Dick Best, the former England boss, has a thought-provoking article in this morning's Telegraph about the potential banana-skins dressed in sky and and navy blue awaiting the Irish and Welsh rugby teams in Dublin and Edinburgh this weekend, while all hearts and minds are on Cardiff on March 19. A lot of the article is an expression of the usual pieties (one of the many marvellous things about England's fall from glory is reading the likes of Dickie writing about how great it is for the marvellous old competition that England are not, in fact, dominating all around them.
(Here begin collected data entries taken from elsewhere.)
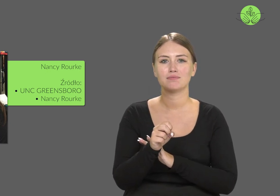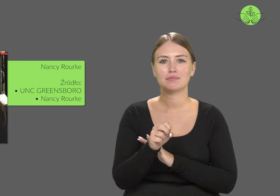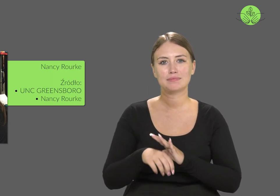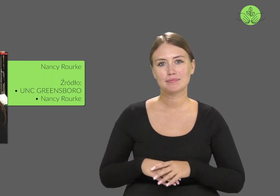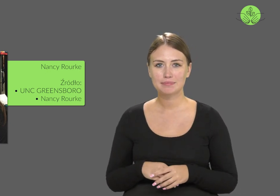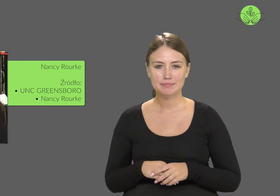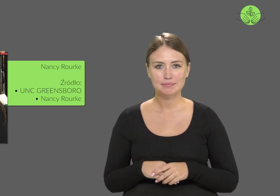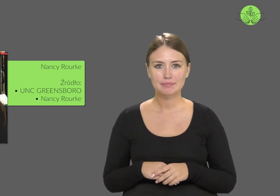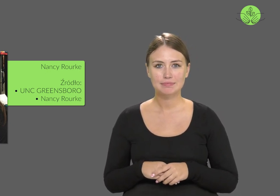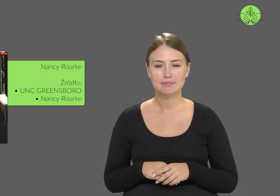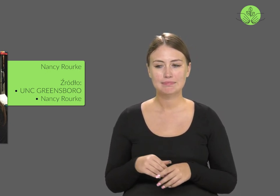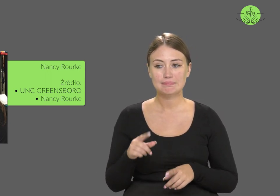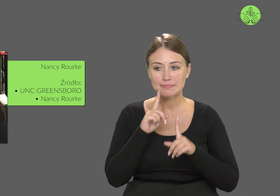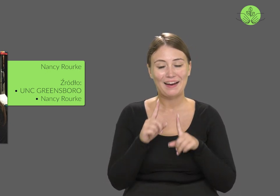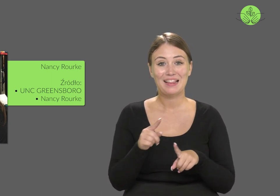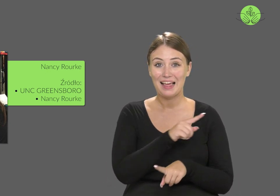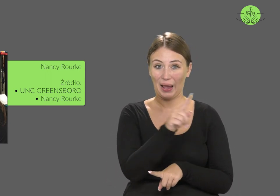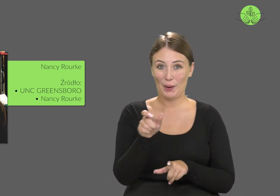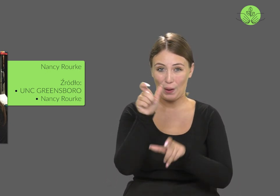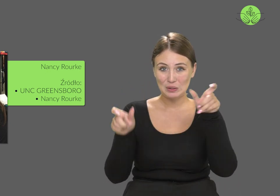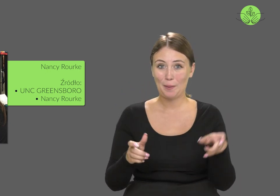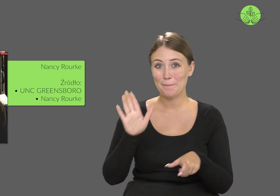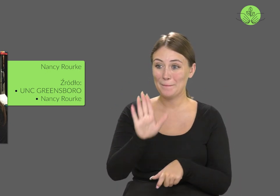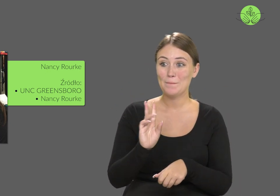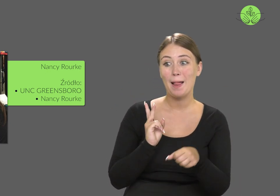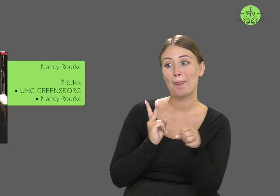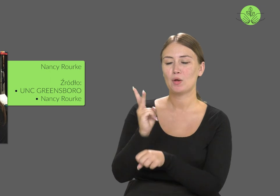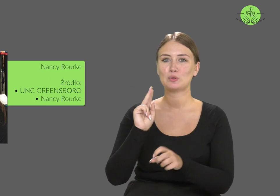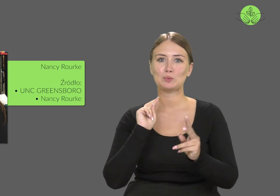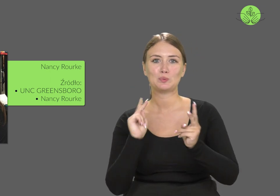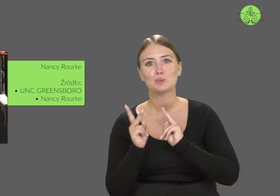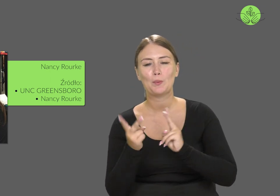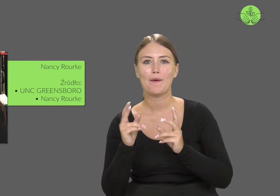who lacked access to interpreters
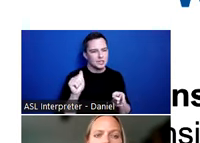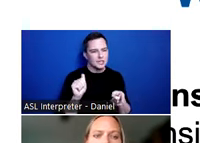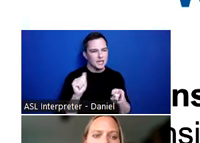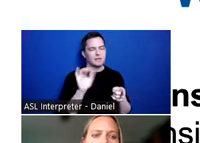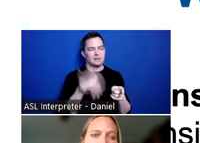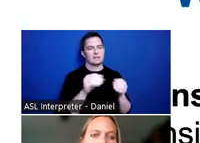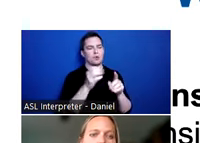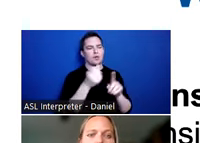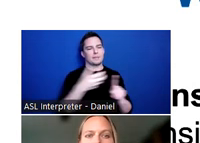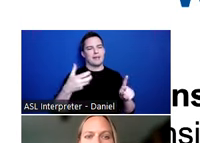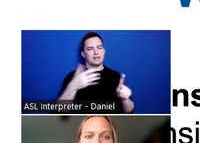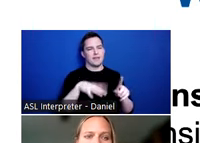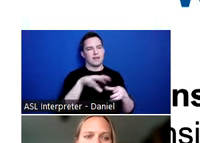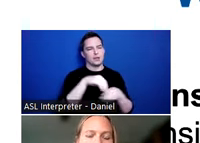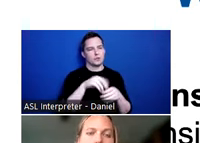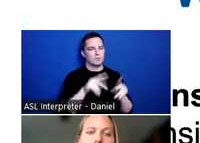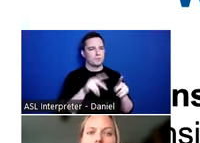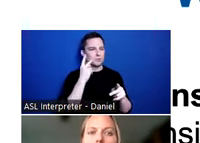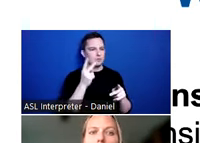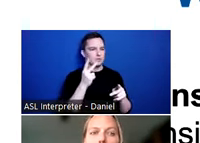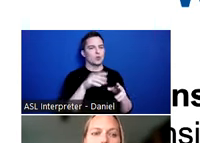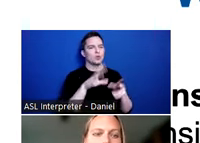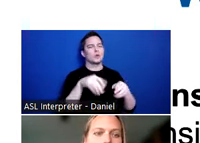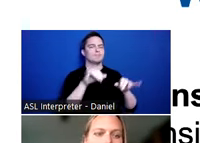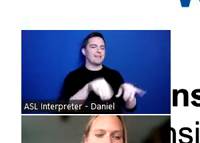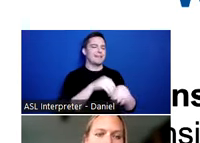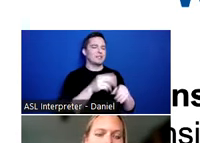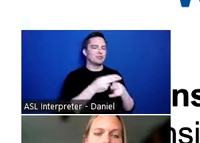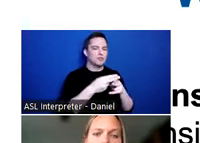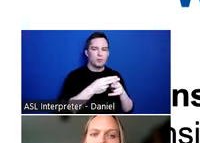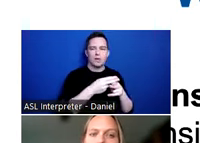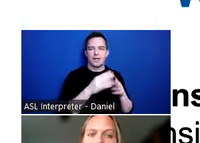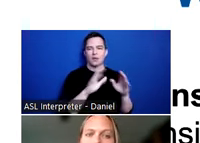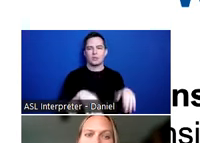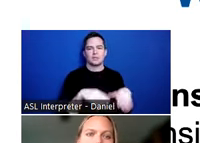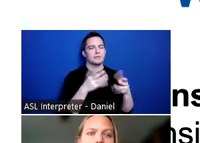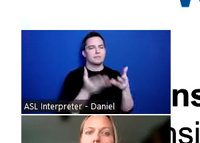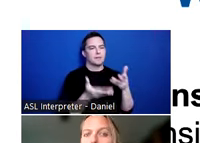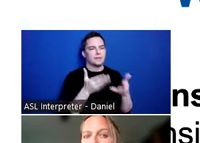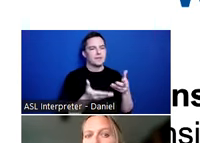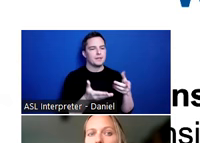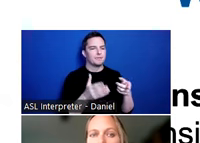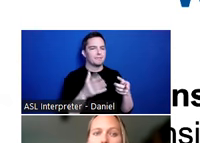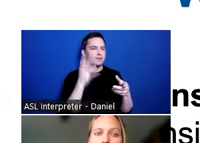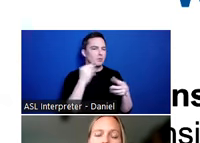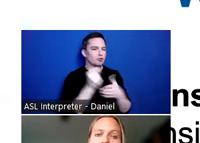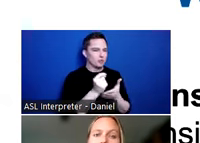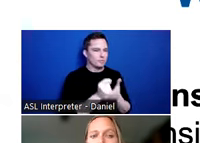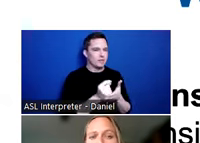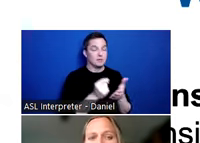and includes folks that are staying in transitional housing who might be exiting incarceration or treatment. And that treatment can include things such as subacute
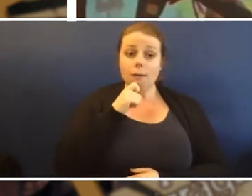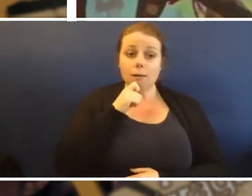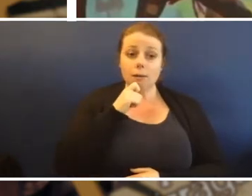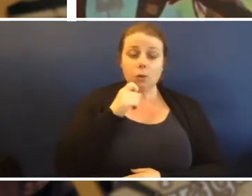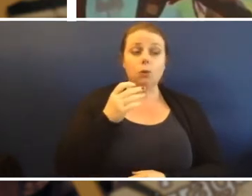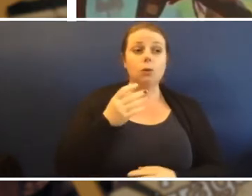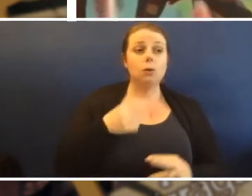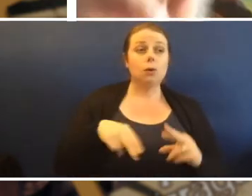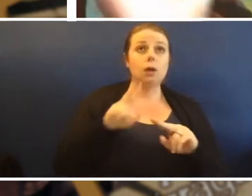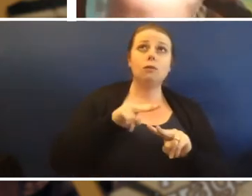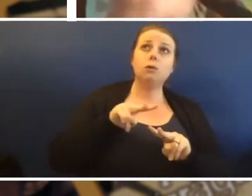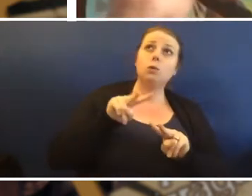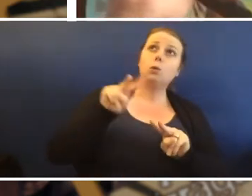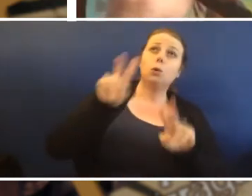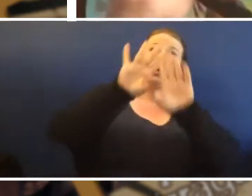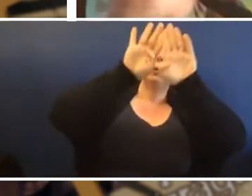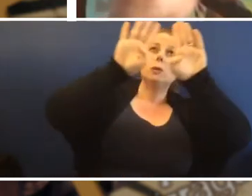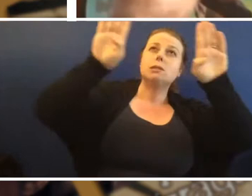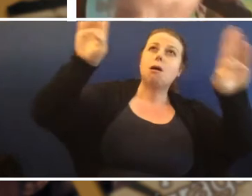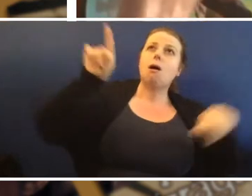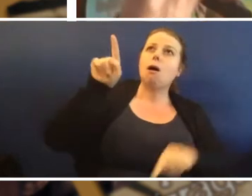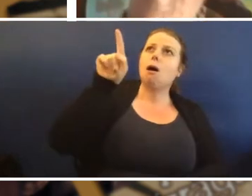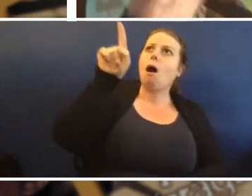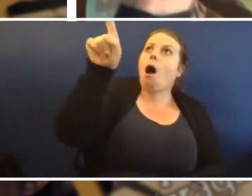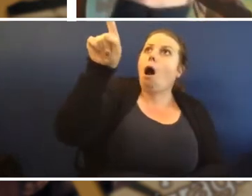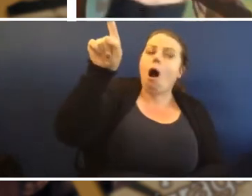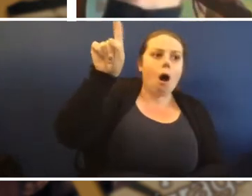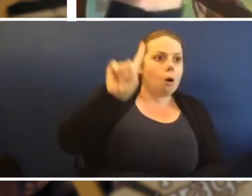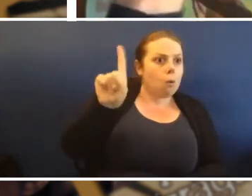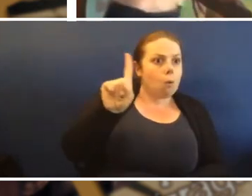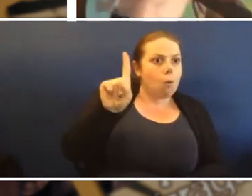when you look up in the sky there's a big black cloud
How Dickie must weep when he types those words) but Dickie makes one prescient comment about the Irish team that gives the sensible Irish rugby supporter that discommoding feeling of someone walking on one's grave.
"Their forwards have struggled to dominate, other than against Scotland, and the back play has been almost a one-man show," says Dickie. We've been hearing so often about Ireland having the best backline in the world that the nation is inclined to forget that best backline in the world exists only on paper, and that the backline that will line out across the paddock in Dublin 4 at two pm next Saturday is very far from the best in the world.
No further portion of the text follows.